• **Required work**:
Can you write out the entire post below on the film music of Alex North, word for word?

# The film music of Alex North



## Guest

I've always admired this composer because his music, though it has his original 'thumb-print', is always varied: here's the opening of his magnificent score for "Cleopatra". Modality is part of this sound world and also influenced by "Fantasia on a Theme by Thomas Tallis". North has the ability to sound dissonant while leading up to a lush and beautiful consonant main theme in this case, reflecting the love story central to the film:






Who can ever forget the entry of Cleopatra into Rome and the sensual music of North; but it does have an ominous under-current. No wonder 20th Century Fox went broke with this film; look at all those extras and the set. Joseph Mankiewicz was nearly driven mad by disruptions: this sequence is completely over the top. You can't fault the script; it was very poetic, even though Burton over-acted dreadfully.

• **Input data**:
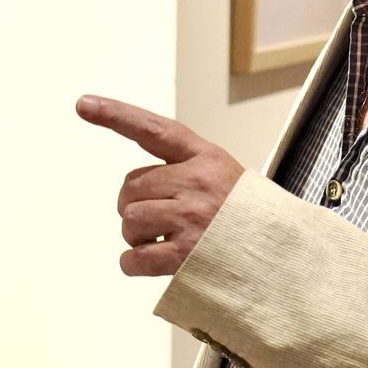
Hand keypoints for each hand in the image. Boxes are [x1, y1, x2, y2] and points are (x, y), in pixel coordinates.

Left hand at [76, 94, 245, 276]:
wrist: (283, 254)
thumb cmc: (246, 216)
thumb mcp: (223, 175)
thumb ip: (183, 172)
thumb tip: (132, 193)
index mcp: (204, 157)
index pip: (154, 130)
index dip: (116, 116)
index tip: (84, 104)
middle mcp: (196, 182)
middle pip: (131, 187)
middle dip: (134, 205)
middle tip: (157, 220)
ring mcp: (191, 217)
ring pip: (129, 220)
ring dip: (135, 235)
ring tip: (162, 240)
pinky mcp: (186, 254)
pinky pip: (134, 257)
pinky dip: (132, 263)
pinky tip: (150, 262)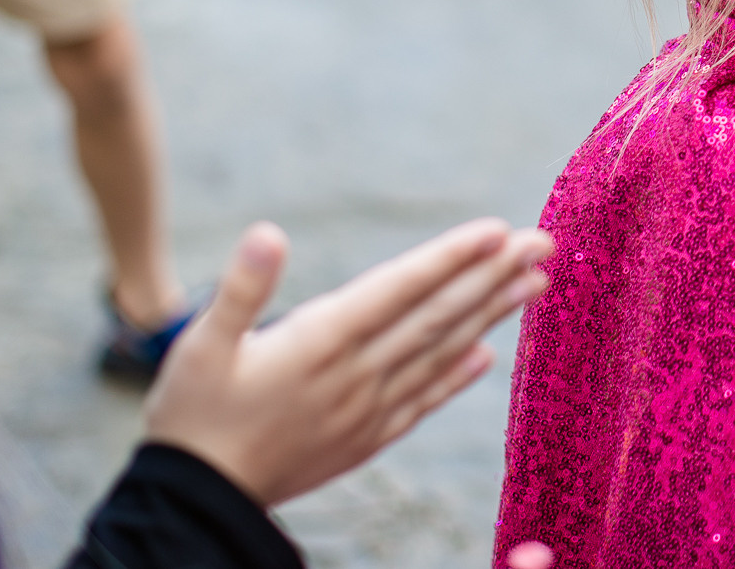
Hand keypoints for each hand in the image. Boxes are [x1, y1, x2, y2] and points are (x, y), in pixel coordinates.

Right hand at [145, 217, 552, 507]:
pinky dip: (456, 378)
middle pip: (435, 315)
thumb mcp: (201, 345)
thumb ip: (241, 289)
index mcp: (319, 342)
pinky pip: (422, 403)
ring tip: (534, 284)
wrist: (195, 503)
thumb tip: (266, 233)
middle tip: (543, 242)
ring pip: (439, 353)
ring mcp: (365, 410)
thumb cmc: (191, 415)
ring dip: (489, 317)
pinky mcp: (364, 440)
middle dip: (491, 275)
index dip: (449, 257)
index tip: (497, 230)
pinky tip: (486, 357)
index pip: (399, 288)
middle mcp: (354, 374)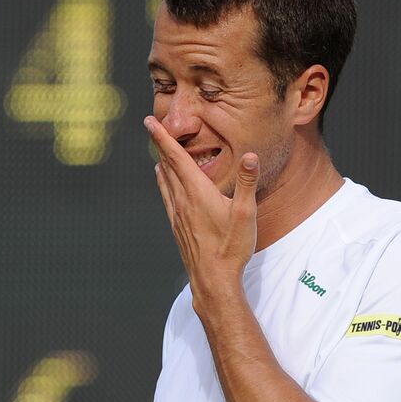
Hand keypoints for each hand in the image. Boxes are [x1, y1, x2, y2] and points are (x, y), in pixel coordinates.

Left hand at [144, 115, 259, 311]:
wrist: (213, 280)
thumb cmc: (231, 248)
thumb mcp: (245, 213)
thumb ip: (247, 182)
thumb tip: (251, 155)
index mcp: (197, 192)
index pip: (176, 157)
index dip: (162, 137)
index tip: (149, 121)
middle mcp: (182, 201)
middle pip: (167, 166)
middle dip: (161, 145)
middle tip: (153, 126)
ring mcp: (177, 215)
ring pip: (164, 182)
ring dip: (162, 163)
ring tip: (158, 151)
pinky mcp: (177, 227)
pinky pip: (166, 197)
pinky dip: (163, 183)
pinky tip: (163, 183)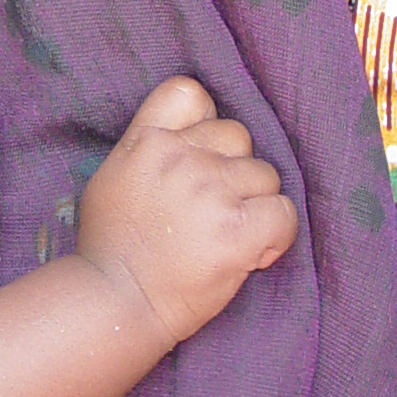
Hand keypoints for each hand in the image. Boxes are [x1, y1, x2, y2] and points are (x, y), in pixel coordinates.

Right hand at [76, 76, 297, 345]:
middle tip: (214, 210)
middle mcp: (180, 157)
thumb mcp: (114, 176)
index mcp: (147, 140)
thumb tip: (190, 138)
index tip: (203, 153)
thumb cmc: (112, 247)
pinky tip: (254, 251)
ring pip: (265, 175)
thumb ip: (149, 148)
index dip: (206, 120)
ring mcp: (210, 190)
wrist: (114, 302)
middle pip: (238, 136)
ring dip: (255, 204)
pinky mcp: (236, 230)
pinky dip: (277, 234)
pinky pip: (284, 213)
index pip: (190, 94)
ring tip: (229, 235)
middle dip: (234, 171)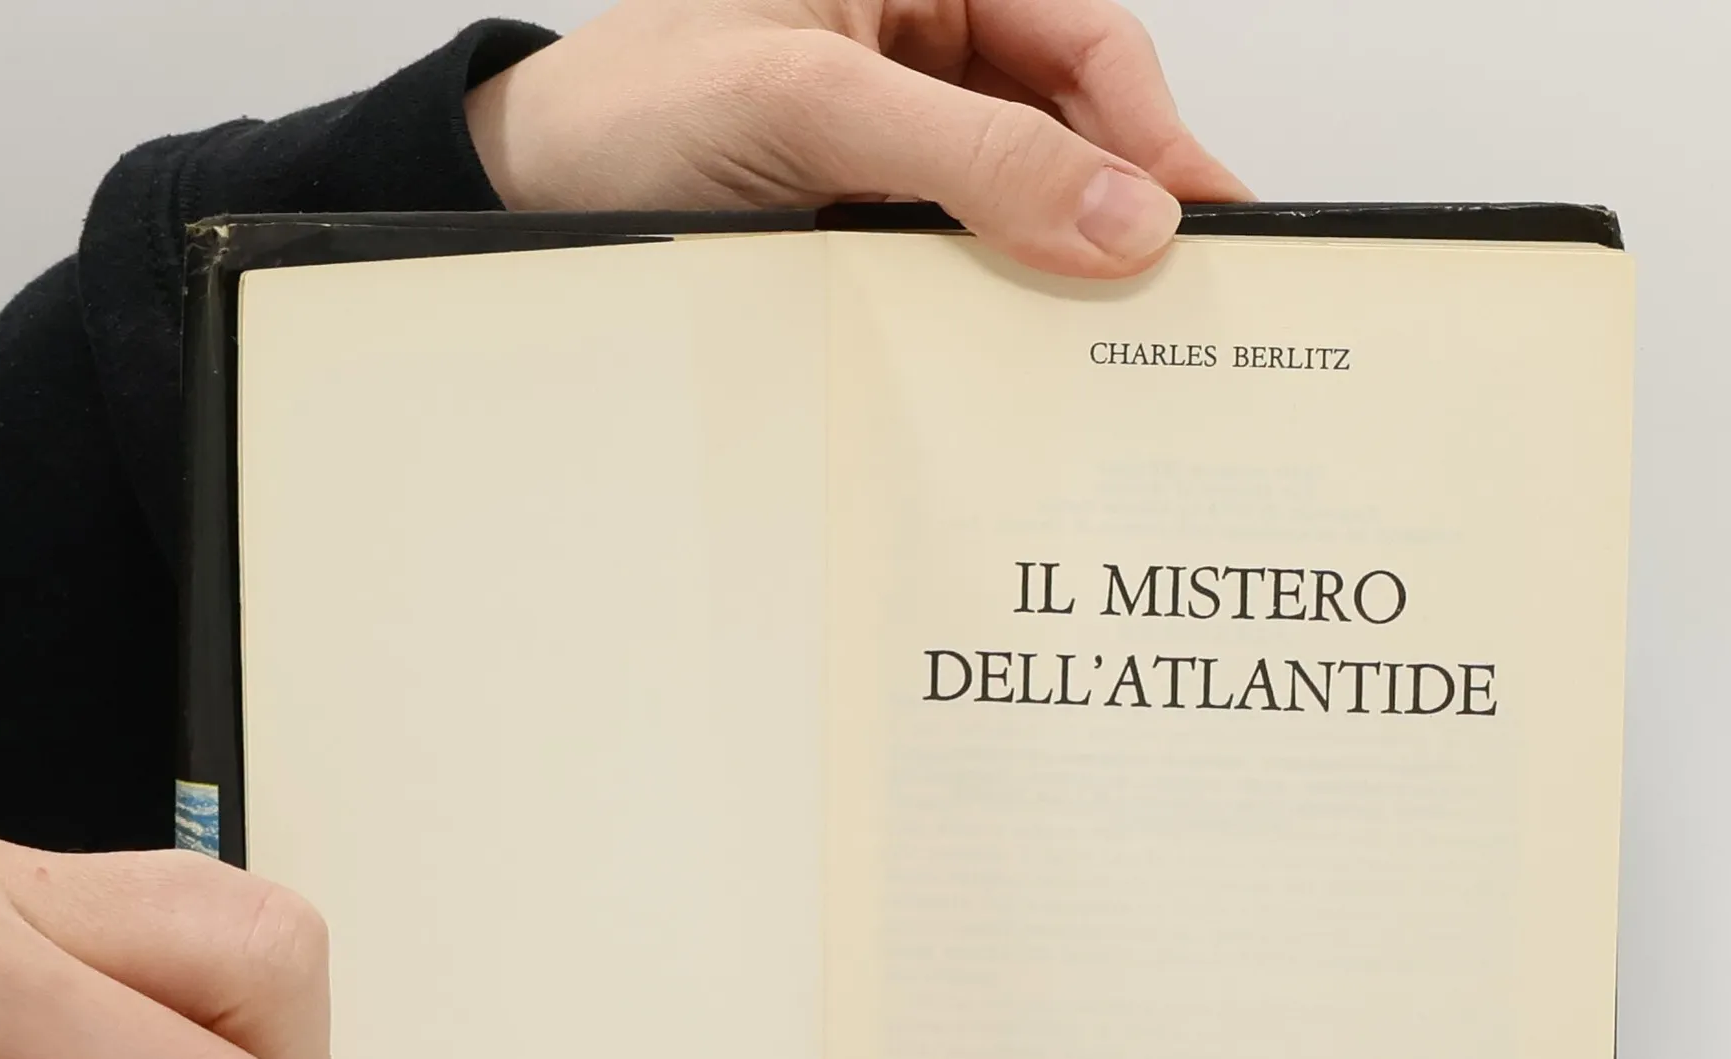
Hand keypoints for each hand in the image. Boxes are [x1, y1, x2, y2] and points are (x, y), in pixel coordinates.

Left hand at [467, 0, 1248, 277]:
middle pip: (1072, 124)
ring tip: (1108, 343)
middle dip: (1122, 207)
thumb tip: (1123, 215)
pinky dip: (1003, 302)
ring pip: (1026, 200)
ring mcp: (899, 141)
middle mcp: (920, 46)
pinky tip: (1023, 347)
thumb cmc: (629, 113)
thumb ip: (973, 152)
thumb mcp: (809, 108)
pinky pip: (968, 256)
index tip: (1202, 226)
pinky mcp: (872, 219)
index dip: (1155, 132)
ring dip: (1064, 266)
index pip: (1084, 39)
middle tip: (1176, 306)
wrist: (528, 206)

• **Output below**:
# The film music of Alex North



## Guest

I've always admired this composer because his music, though it has his original 'thumb-print', is always varied: here's the opening of his magnificent score for "Cleopatra". Modality is part of this sound world and also influenced by "Fantasia on a Theme by Thomas Tallis". North has the ability to sound dissonant while leading up to a lush and beautiful consonant main theme in this case, reflecting the love story central to the film:






Who can ever forget the entry of Cleopatra into Rome and the sensual music of North; but it does have an ominous under-current. No wonder 20th Century Fox went broke with this film; look at all those extras and the set. Joseph Mankiewicz was nearly driven mad by disruptions: this sequence is completely over the top. You can't fault the script; it was very poetic, even though Burton over-acted dreadfully.